The next confrontation between Hamlet and Claudius does not happen
till the end of the book. Claudius hatches a plan according to which
Hamlet and Laertes will have a mock sword fight, but Laertes will be
using a real poisoned sword. Laertes stabs him with the poisoned sword
then Hamlet takes hold of the poisoned sword, and stabs Laertes with
it. Meanwhile Queen Gertrude dies from the poisoned drink intended
for Hamlet. As Laertes lays down dying he reveals to Hamlet that his
uncle King Claudius was behind it all. Hamlet then in a fit of rage runs
his uncle through with the poisoned sword. Hamlet has now finally
revenged his father but too late and at the cost of so many lives.

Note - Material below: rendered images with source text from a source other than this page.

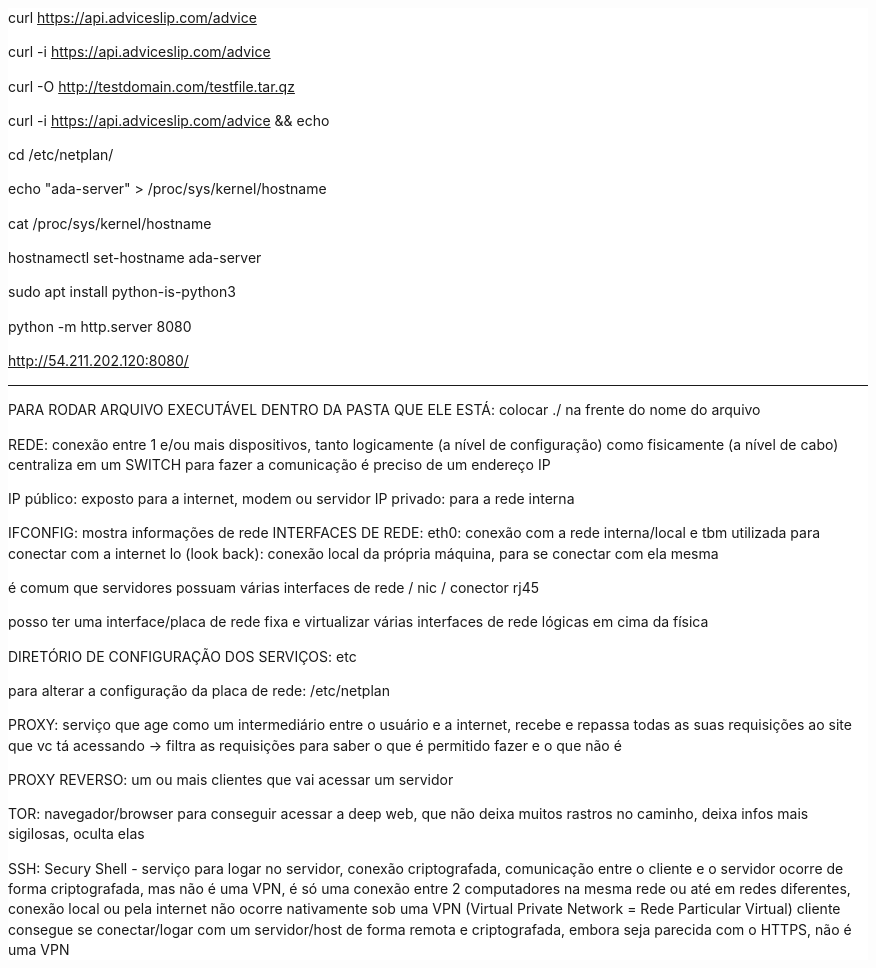 curl https://api.adviceslip.com/advice

curl -i https://api.adviceslip.com/advice

curl -O http://testdomain.com/testfile.tar.qz

curl -i https://api.adviceslip.com/advice && echo

cd /etc/netplan/

echo "ada-server" > /proc/sys/kernel/hostname

cat /proc/sys/kernel/hostname

hostnamectl set-hostname ada-server

sudo apt install python-is-python3

python -m http.server 8080

http://54.211.202.120:8080/

-----------

PARA RODAR ARQUIVO EXECUTÁVEL DENTRO DA PASTA QUE ELE ESTÁ: colocar ./ na frente do nome do arquivo
 
REDE: conexão entre 1 e/ou mais dispositivos, tanto logicamente (a nível de configuração) como fisicamente (a nível de cabo)
centraliza em um SWITCH
para fazer a comunicação é preciso de um endereço IP

IP público: exposto para a internet, modem ou servidor
IP privado: para a rede interna

IFCONFIG: mostra informações de rede
INTERFACES DE REDE:
eth0: conexão com a rede interna/local e tbm utilizada para conectar com a internet
lo (look back): conexão local da própria máquina, para se conectar com ela mesma

é comum que servidores possuam várias interfaces de rede / nic / conector rj45

posso ter uma interface/placa de rede fixa e virtualizar várias interfaces de rede lógicas em cima da física

DIRETÓRIO DE CONFIGURAÇÃO DOS SERVIÇOS: etc

para alterar a configuração da placa de rede: /etc/netplan

PROXY: serviço que age como um intermediário entre o usuário e a internet, recebe e repassa todas as suas requisições ao site que vc tá acessando -> filtra as requisições para saber o que é permitido fazer e o que não é

PROXY REVERSO: um ou mais clientes que vai acessar um servidor

TOR: navegador/browser para conseguir acessar a deep web, que não deixa muitos rastros no caminho, deixa infos mais sigilosas, oculta elas

SSH: Secury Shell - serviço para logar no servidor, conexão criptografada, comunicação entre o cliente e o servidor ocorre de forma criptografada, mas não é uma VPN, é só uma conexão entre 2 computadores na mesma rede ou até em redes diferentes, conexão local ou pela internet
não ocorre nativamente sob uma VPN (Virtual Private Network = Rede Particular Virtual)
cliente consegue se conectar/logar com um servidor/host de forma remota e criptografada, embora seja parecida com o HTTPS, não é uma VPN
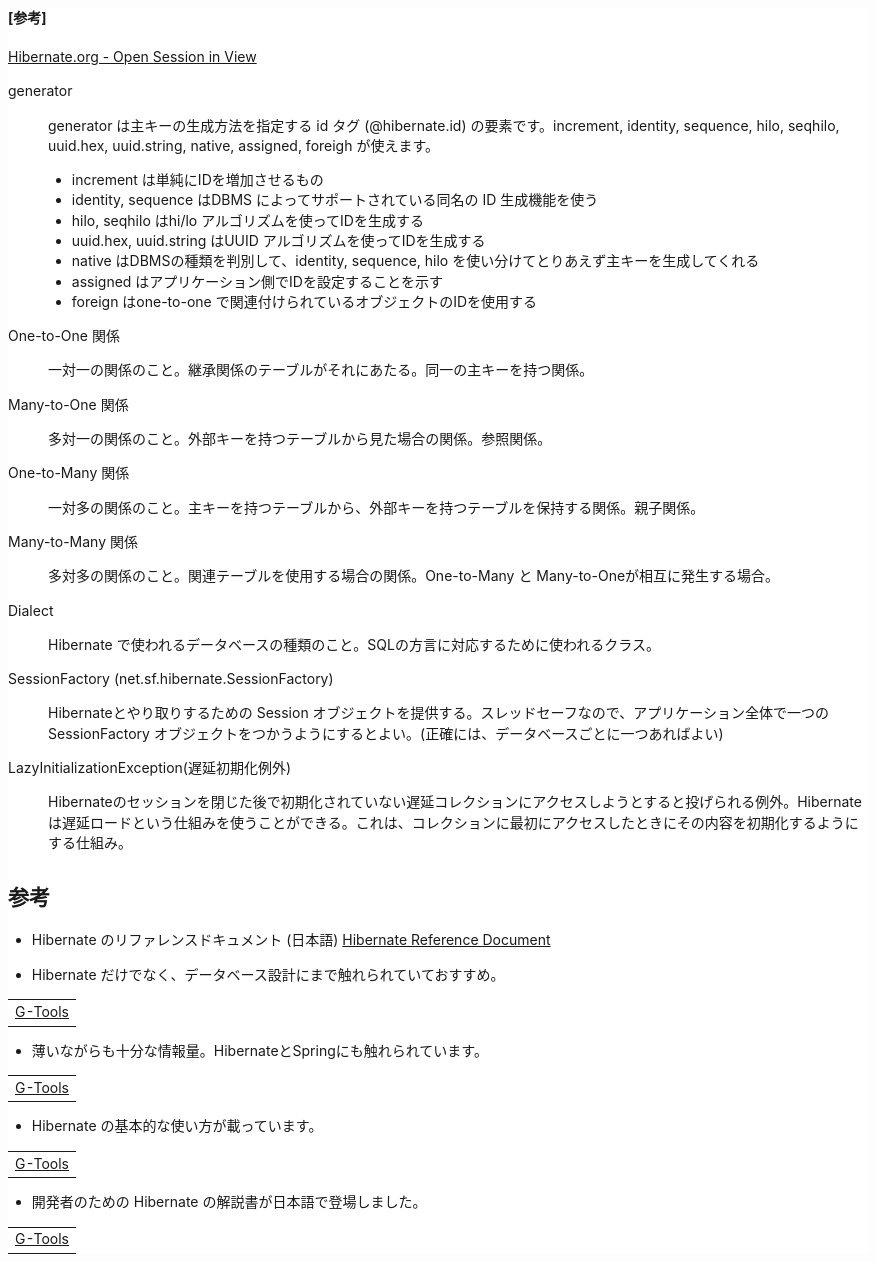 <h4>[参考]</h4>

<p><a href="http://www.hibernate.org/Documentation/OpenSessionInView/" rel="external nofollow">Hibernate.org - Open Session in View</a></p></dd>
<dt>generator</dt>
<dd><p>generator は主キーの生成方法を指定する id タグ (@hibernate.id) の要素です。increment, identity, sequence, hilo, seqhilo, uuid.hex, uuid.string, native, assigned, foreigh が使えます。</p>

<ul><li>increment は単純にIDを増加させるもの</li>
<li>identity, sequence はDBMS によってサポートされている同名の ID 生成機能を使う</li>
<li>hilo, seqhilo はhi/lo アルゴリズムを使ってIDを生成する</li>
<li>uuid.hex, uuid.string はUUID アルゴリズムを使ってIDを生成する</li>
<li>native はDBMSの種類を判別して、identity, sequence, hilo を使い分けてとりあえず主キーを生成してくれる</li>
<li>assigned はアプリケーション側でIDを設定することを示す</li>
<li>foreign はone-to-one で関連付けられているオブジェクトのIDを使用する</li></ul></dd>
<dt>One-to-One 関係</dt>
<dd><p>一対一の関係のこと。継承関係のテーブルがそれにあたる。同一の主キーを持つ関係。</p></dd>
<dt>Many-to-One 関係</dt>
<dd><p>多対一の関係のこと。外部キーを持つテーブルから見た場合の関係。参照関係。</p></dd>
<dt>One-to-Many 関係</dt>
<dd><p>一対多の関係のこと。主キーを持つテーブルから、外部キーを持つテーブルを保持する関係。親子関係。</p></dd>
<dt>Many-to-Many 関係</dt>
<dd><p>多対多の関係のこと。関連テーブルを使用する場合の関係。One-to-Many と Many-to-Oneが相互に発生する場合。</p></dd>
<dt>Dialect</dt>
<dd><p>Hibernate で使われるデータベースの種類のこと。SQLの方言に対応するために使われるクラス。</p></dd>
<dt>SessionFactory (net.sf.hibernate.SessionFactory)</dt>
<dd><p>Hibernateとやり取りするための Session オブジェクトを提供する。スレッドセーフなので、アプリケーション全体で一つの SessionFactory オブジェクトをつかうようにするとよい。(正確には、データベースごとに一つあればよい)</p></dd>
<dt>LazyInitializationException(遅延初期化例外)</dt>
<dd><p>Hibernateのセッションを閉じた後で初期化されていない遅延コレクションにアクセスしようとすると投げられる例外。Hibernateは遅延ロードという仕組みを使うことができる。これは、コレクションに最初にアクセスしたときにその内容を初期化するようにする仕組み。</p></dd>
</dl>

<h2>参考</h2>

+ Hibernate のリファレンスドキュメント (日本語)
<a href="http://www.hibernate.org/hib_docs/reference/ja/html/index.html" rel="external nofollow">Hibernate Reference Document</a>

+ Hibernate だけでなく、データベース設計にまで触れられていておすすめ。
<div class="rakuten"><table width="400" border="0" cellpadding="5"><tr><td colspan="2"><a href="http://www.amazon.co.jp/exec/obidos/ASIN/193239415X/sorehabooks-22/" rel="external nofollow">G-Tools</a></font><br /></td></tr></table></div>

+ 薄いながらも十分な情報量。HibernateとSpringにも触れられています。
<div class="rakuten"><table width="400" border="0" cellpadding="5"><tr><td colspan="2"><a href="http://www.amazon.co.jp/exec/obidos/ASIN/487311201X/sorehabooks-22/" rel="external nofollow">G-Tools</a></font><br /></td></tr></table></div>

+ Hibernate の基本的な使い方が載っています。
<div class="rakuten"><table width="400" border="0" cellpadding="5"><tr><td colspan="2"><a href="http://www.amazon.co.jp/exec/obidos/ASIN/4774119016/sorehabooks-22/" rel="external nofollow">G-Tools</a></font><br /></td></tr></table></div>

+ 開発者のための Hibernate の解説書が日本語で登場しました。
<div class="rakuten"><table width="400" border="0" cellpadding="5"><tr><td colspan="2"><a href="http://www.amazon.co.jp/exec/obidos/ASIN/487311215X/sorehabooks-22/" rel="external nofollow">G-Tools</a></font><br /></td></tr></table></div>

Hamlet fulfills all the conventions of typical revenge tragedy: there is


murder, adultery, insanity, incestuous marriage and faithfulness.
Besides these, there is a melodramatic element also – violence and
bloodshed, terrible and blood-chilling scenes – which is in line with the
revenge tragedy conventions.

Hamlet is not a simple revenge tragedy. Shakespeare has woven


complex threads of the contrasting characters. Shakespeare has
introduced characters like Laertes and Fortinbras that are obviously
foils to Hamlet. Fortinbras, the son of the slain king of Norway, is all hot
for action. He finds “quarrel in a straw” and intends to risk his life even
for an “egg-shell”. He travels many miles to take his revenge and
ultimately succeeds in conquering Denmark. When Hamlet murders
Polonius, another revenge is ready to begin. Laertes is a typical
revenger who is capable of direct and headstrong revenge even at the
cost of damnation.

“To hell, allegiance! Vows to the blackest devil.” , he declares.

If Hamlet feels “Thus conscience doth make cowards of us all”, Laertes


consigns conscience to the devil, and will “cut his throat in the church”.
Hamlet, on the other hand, has to convert the external action of
revenge into one that is internal, free and truly moral.

Summing up, to say Hamlet merely a revenge tragedy would be to do a


great injustice. It would ignore play’s artistic superiority over other plays
of this genre. It is only befitting that its hero falls to the beautiful
heavenly benediction of Horatio:

“And flights of angels sing thee to thy rest.”